What is the immune synapse?
The immune synapse is the organized, ring-shaped contact zone that forms between the cytotoxic T cell and its target when the TCR engages peptide-MHC-I. It has a bull's-eye structure: a central supramolecular activation cluster (cSMAC) rich in TCR-peptide-MHC engagements, surrounded by a ring of adhesion molecules (the pSMAC) where LFA-1 on the T cell grips ICAM-1 on the target. This adhesion ring seals the gap to roughly 15 nanometers and walls off a tiny secretory cleft. The T cell's microtubule-organizing center (centrosome) and lytic granules then travel along microtubules to dock at the synapse, so perforin and granzymes are released into the sealed cleft and not sprayed into the surrounding tissue. This focusing is why neighboring healthy cells are spared even though the lethal payload is highly toxic.
How fast does a cytotoxic T cell kill, and how many cells can one kill?
Killing is fast and the cell is reusable.
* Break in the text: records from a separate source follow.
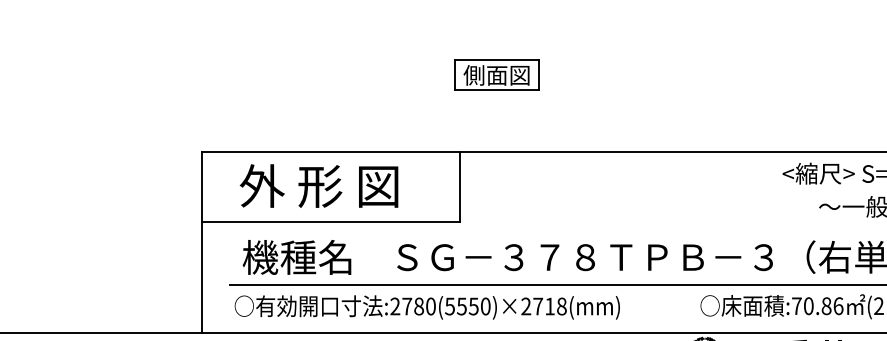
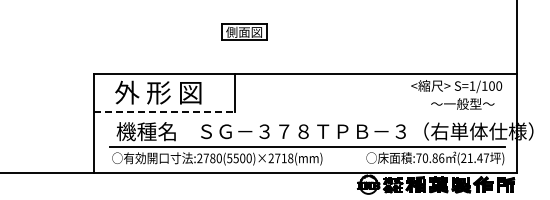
part: (497, 73) -> (244, 31), moved
line: (332, 222) -> (165, 112), solid -> dashed
text: (473, 306) -> (242, 158), :2780(5550)×2718(mm) -> :2780(5500)×2718(mm)

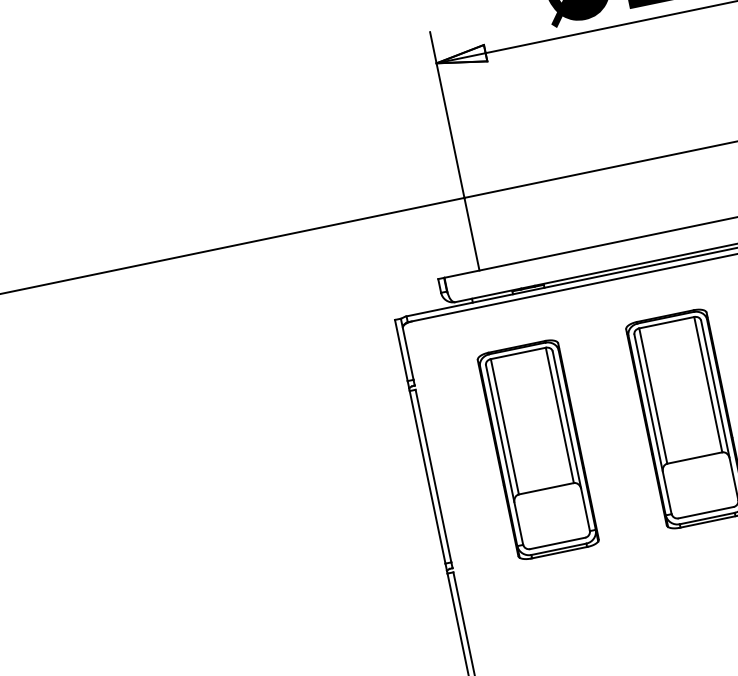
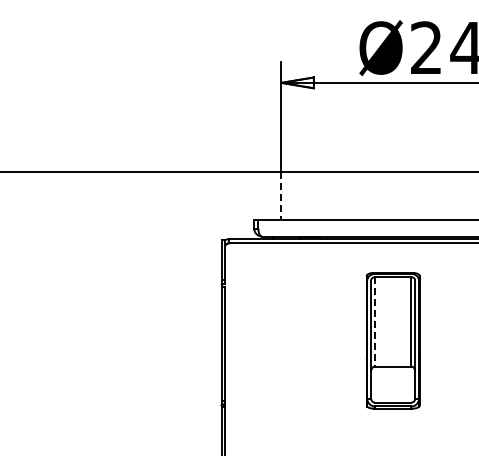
line: (471, 233) -> (281, 195), solid -> dashed
line: (653, 395) -> (375, 321), solid -> dashed
part: (537, 449) -> (294, 340), removed

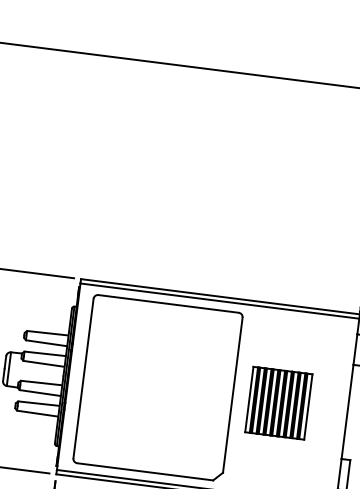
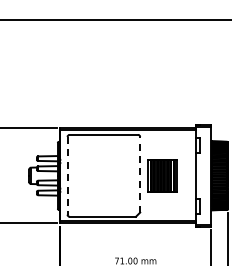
line: (83, 377) -> (67, 175), solid -> dashed
line: (233, 394) -> (140, 174), solid -> dashed

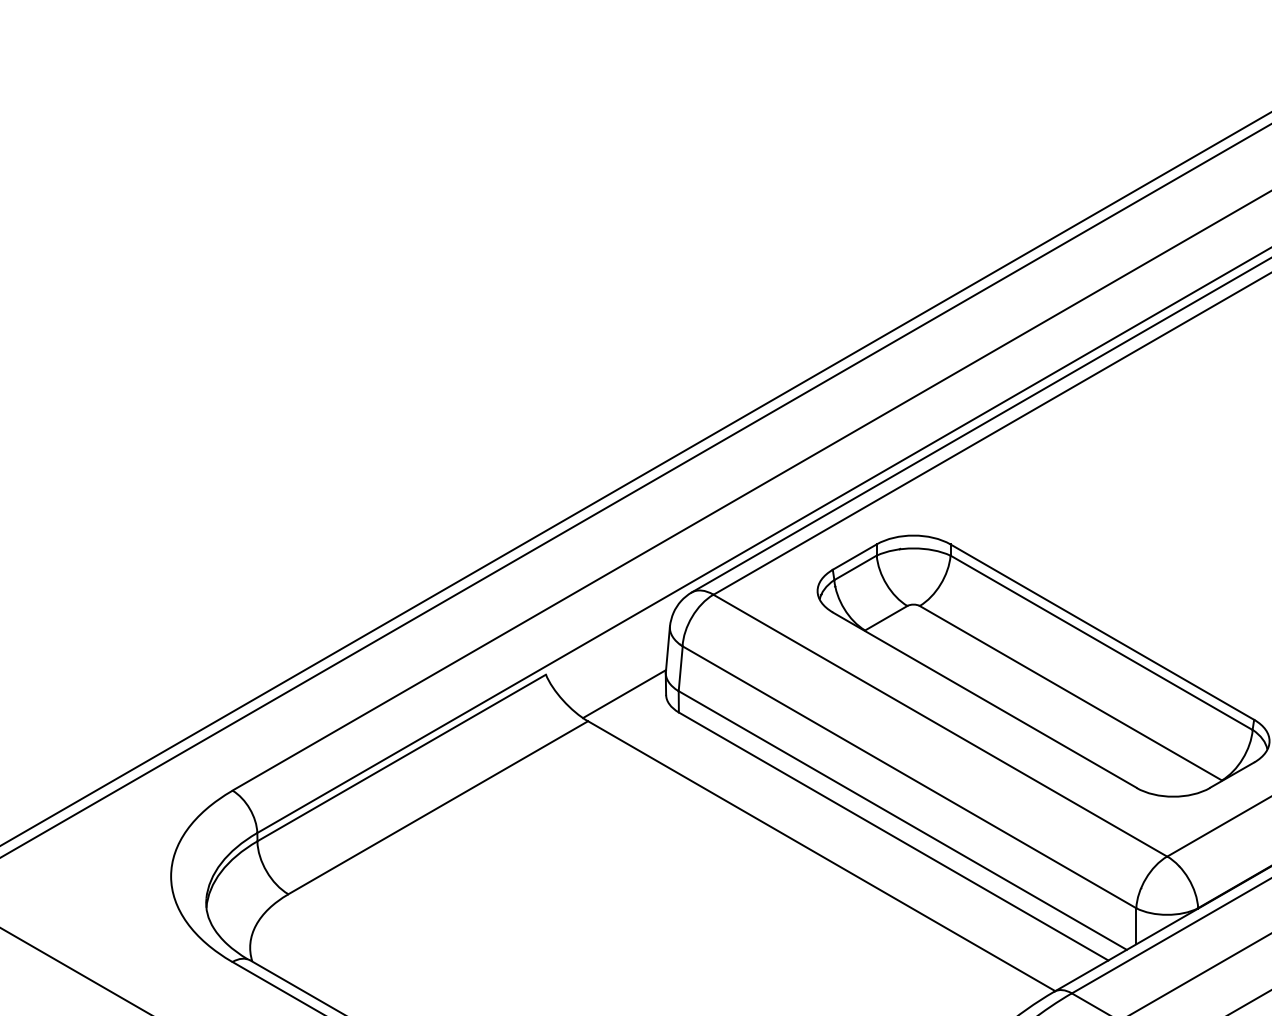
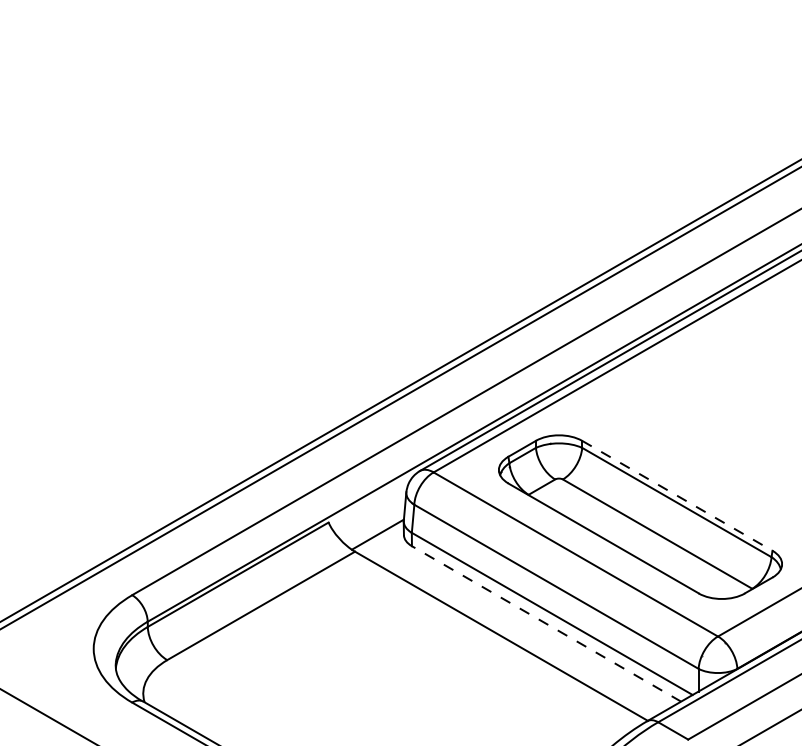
line: (1102, 631) -> (677, 495), solid -> dashed
line: (893, 835) -> (546, 623), solid -> dashed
After a stable synapse forms, granule polarization and secretion take a few minutes, and the target shows the first apoptotic signs — membrane blebbing, phosphatidylserine flipping to the outer leaflet, caspase-3 activation — within about 5–10 minutes; full death follows in 30–60 minutes. The cytotoxic T cell itself is unharmed because it expresses serpin PI-9 (serpinB9), which neutralizes any granzyme B that leaks back into its cytosol, and because its plasma membrane resists perforin and is rapidly repaired after degranulation. It then detaches and finds the next target. This serial killing lets a single CTL destroy on the order of a few to dozens of targets per day, with some studies reporting up to ~10 kills in a few hours under crowded conditions. The bottleneck is finding targets, not the killing itself.
Why do some viruses and tumors hide from cytotoxic T cells?
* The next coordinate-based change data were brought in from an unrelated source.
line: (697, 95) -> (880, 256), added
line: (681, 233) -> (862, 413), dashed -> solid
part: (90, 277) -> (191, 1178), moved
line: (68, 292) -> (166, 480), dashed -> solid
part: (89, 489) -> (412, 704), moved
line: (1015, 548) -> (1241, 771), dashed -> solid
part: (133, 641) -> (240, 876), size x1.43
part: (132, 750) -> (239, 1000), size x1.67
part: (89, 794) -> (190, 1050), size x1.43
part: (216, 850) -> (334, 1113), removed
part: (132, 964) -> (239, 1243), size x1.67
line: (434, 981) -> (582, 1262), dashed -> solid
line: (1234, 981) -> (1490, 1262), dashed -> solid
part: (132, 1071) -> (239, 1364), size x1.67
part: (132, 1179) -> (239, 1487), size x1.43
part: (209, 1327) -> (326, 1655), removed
Because the entire system depends on MHC-I being displayed, anything that lowers MHC-I makes a cell invisible to the TCR. Many viruses do exactly this: HIV's Nef protein and human cytomegalovirus's US2/US3/US6/US11 proteins actively pull MHC-I off the surface or block TAP loading, hiding infected cells. Tumors frequently delete or silence MHC-I or the antigen-processing machinery (beta-2 microglobulin or TAP mutations) to escape CD8 surveillance. The immune system has a backup: natural killer (NK) cells follow the 'missing-self' rule and preferentially attack cells that have lost MHC-I, so downregulating MHC-I to dodge T cells exposes the cell to NK killing. This tug-of-war is central to viral immune evasion and to tumor immunotherapy resistance.
How are cytotoxic T cells different from helper T cells and NK cells?
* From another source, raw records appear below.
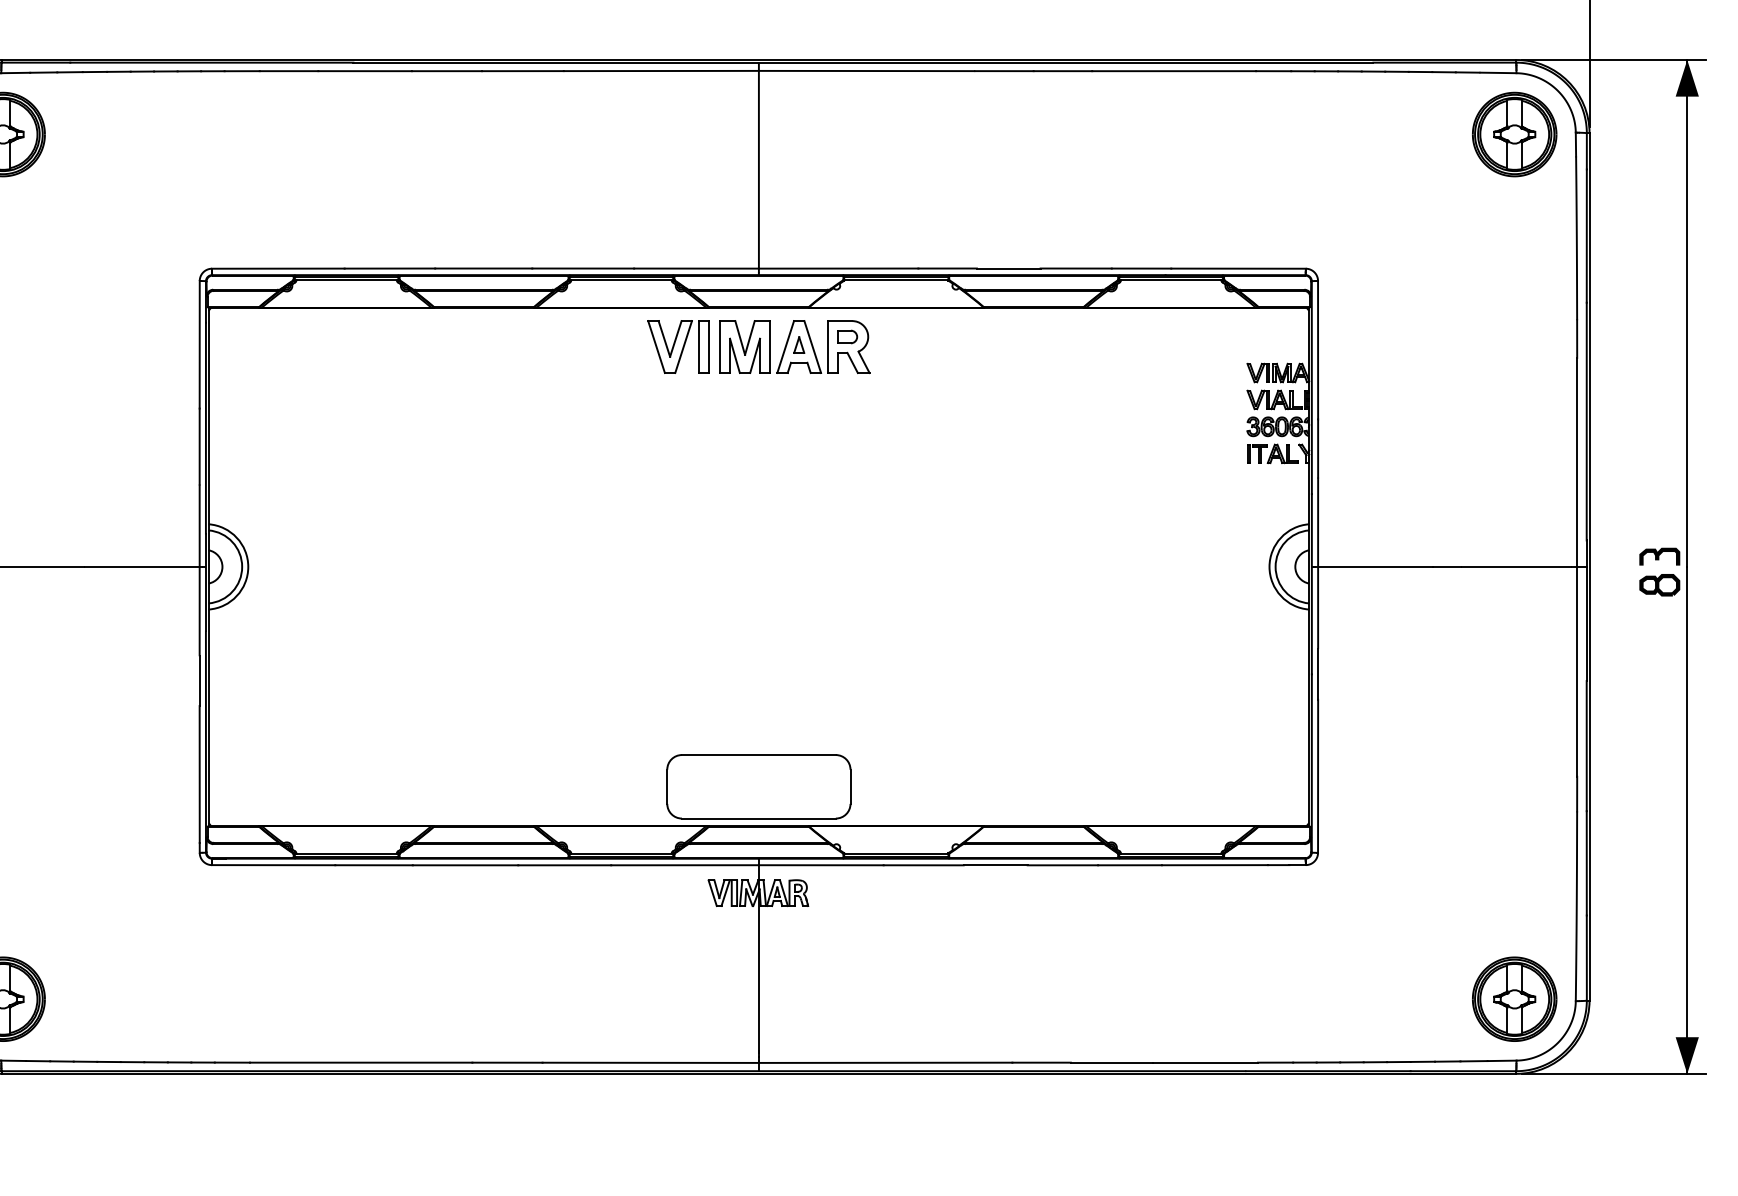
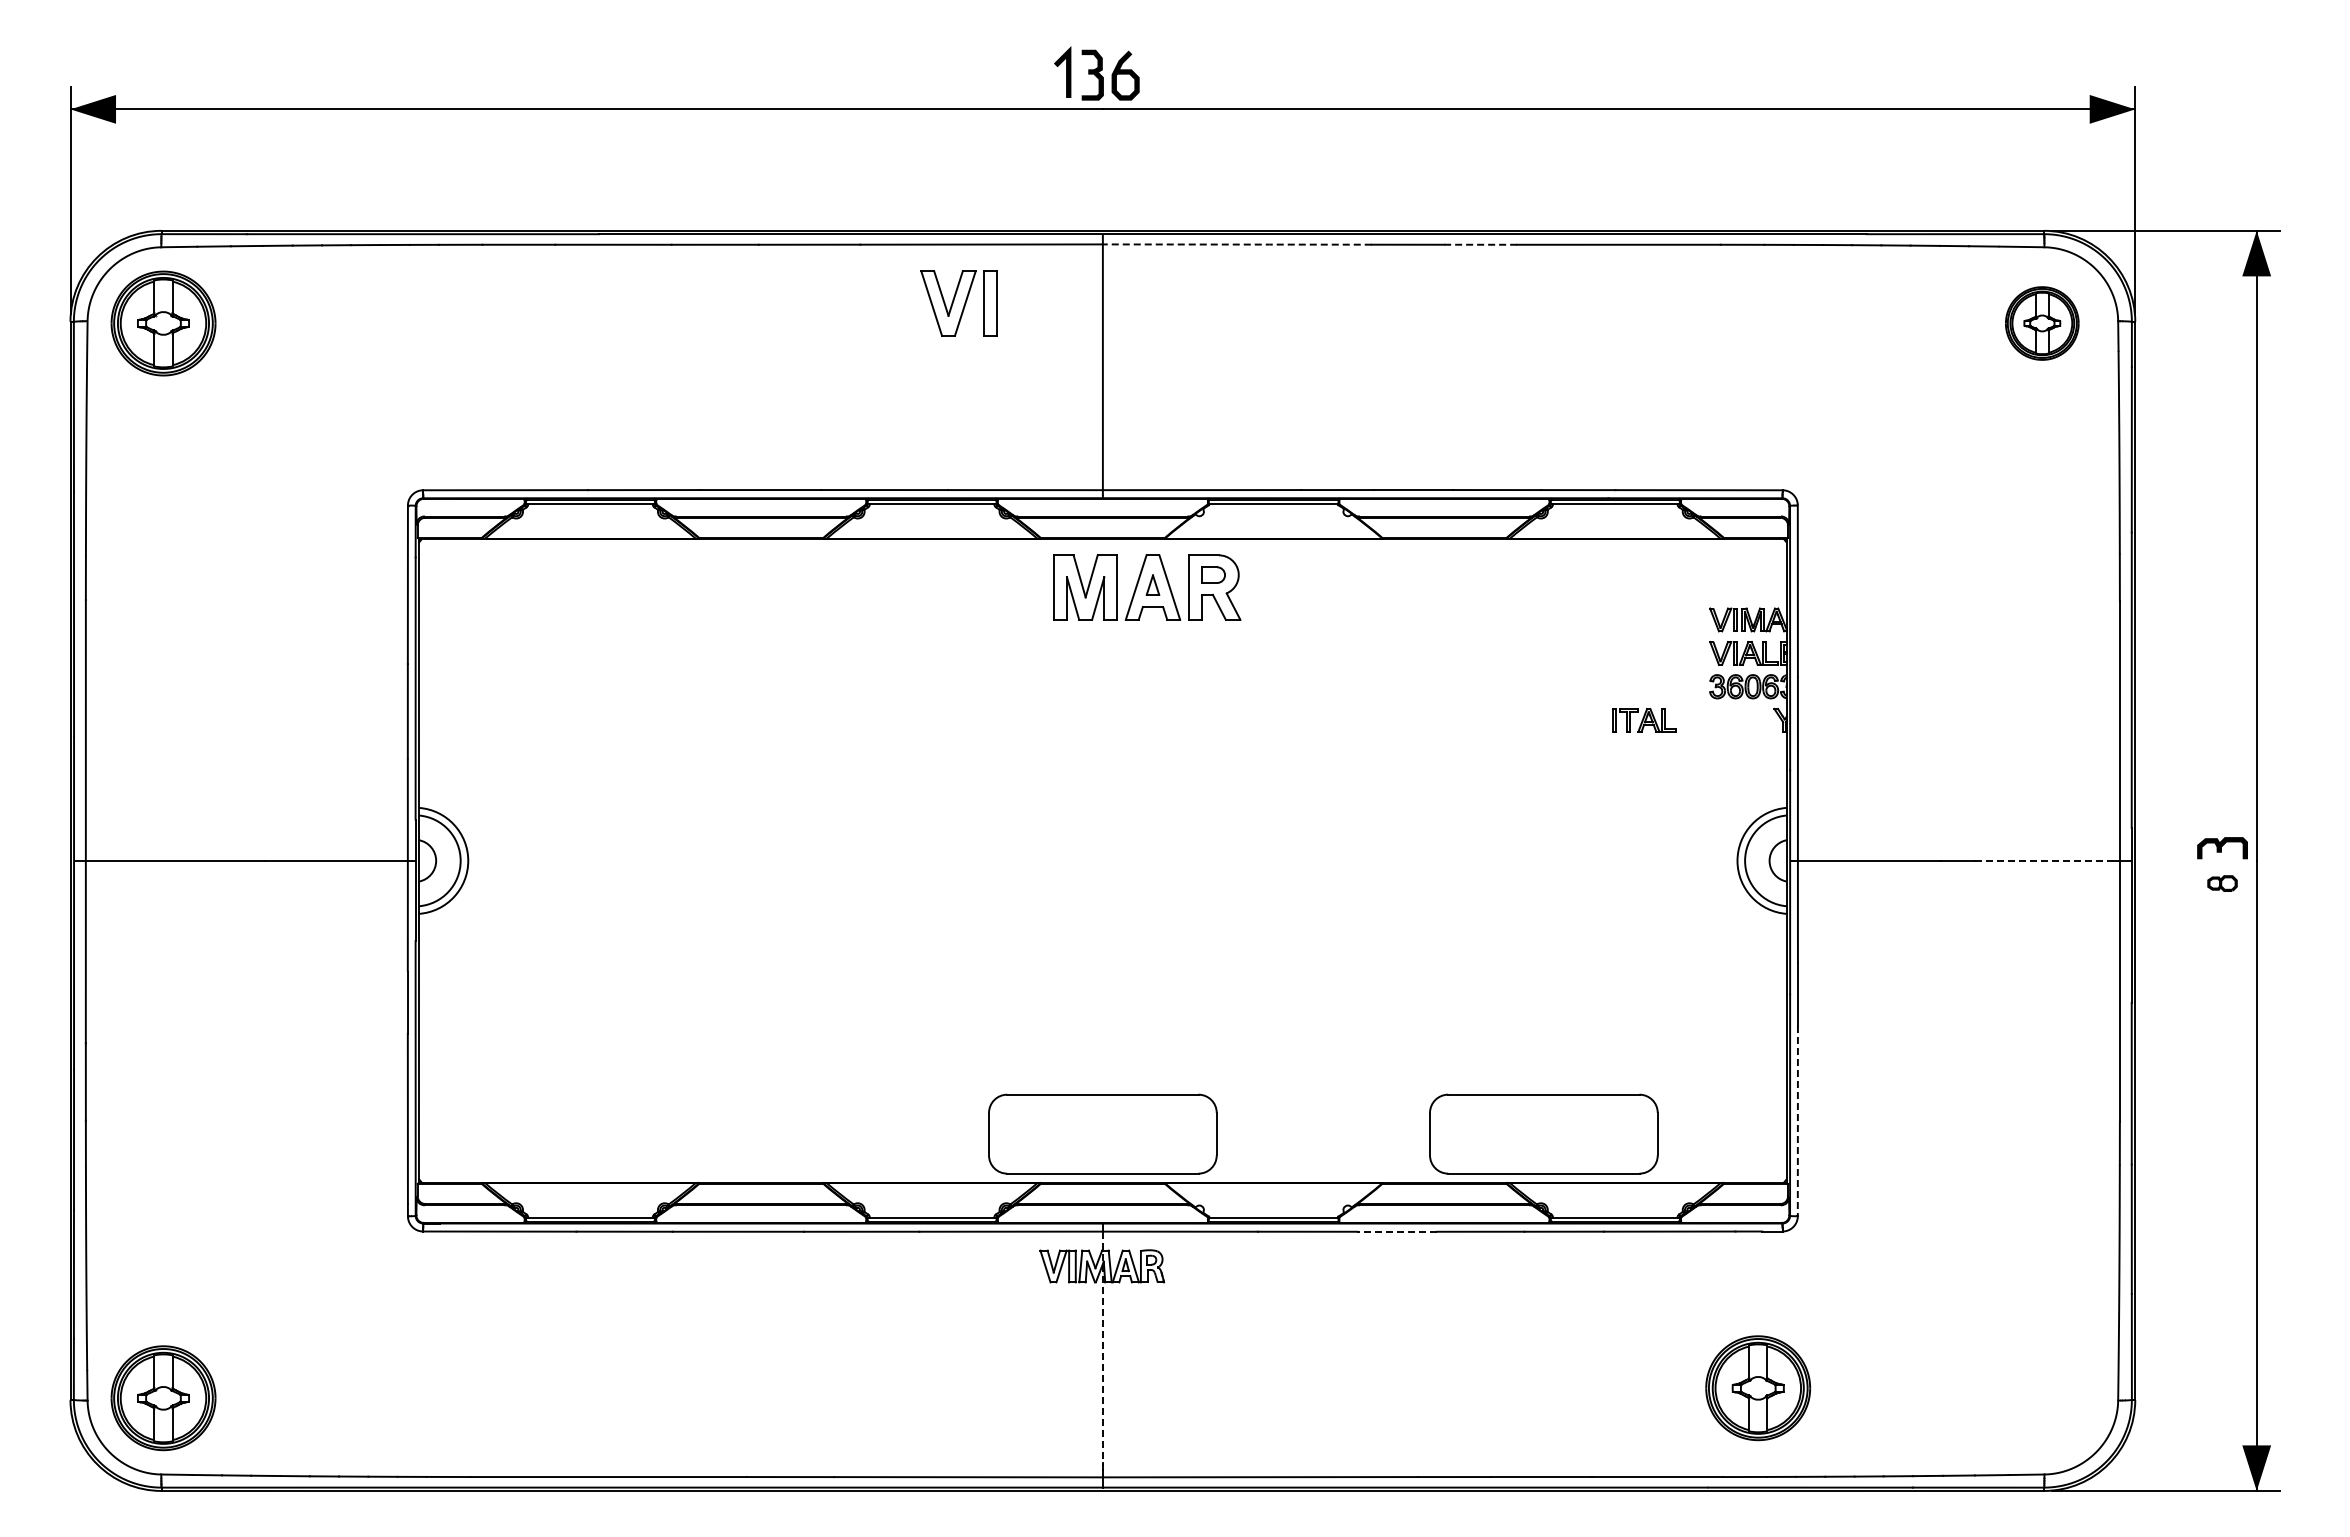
line: (867, 70) -> (1237, 244), solid -> dashed
line: (1062, 70) -> (1480, 244), solid -> dashed
part: (1514, 134) -> (2042, 323), size x0.7
part: (678, 346) -> (958, 303), moved
part: (1272, 453) -> (1644, 720), moved
line: (1516, 566) -> (2044, 860), solid -> dashed
part: (1659, 585) -> (2222, 883), size x0.6
line: (1317, 776) -> (1797, 1121), solid -> dashed
part: (1113, 786) -> (1543, 1133), added
line: (995, 865) -> (1397, 1231), solid -> dashed
line: (758, 958) -> (1102, 1347), solid -> dashed
part: (1514, 999) -> (1758, 1388), moved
Cytotoxic T cells (CD8+) and helper T cells (CD4+) both have unique, genetically rearranged TCRs and both recognize peptide-MHC, but they read different MHC classes and do different jobs. CD8+ CTLs read MHC class I (present on all nucleated cells, showing intracellular/viral peptides) and directly kill the displaying cell. CD4+ helpers read MHC class II (present only on professional antigen-presenting cells, showing engulfed extracellular peptides) and secrete cytokines that orchestrate other cells rather than killing. NK cells are part of the innate immune system: they have no rearranged TCR and use germ-line receptors to detect stress signals and absent MHC-I ('missing self'), but they share the same perforin/granzyme killing machinery as CTLs. So CTLs are antigen-specific assassins; NK cells are general-purpose ones that cover the cells CTLs can't see.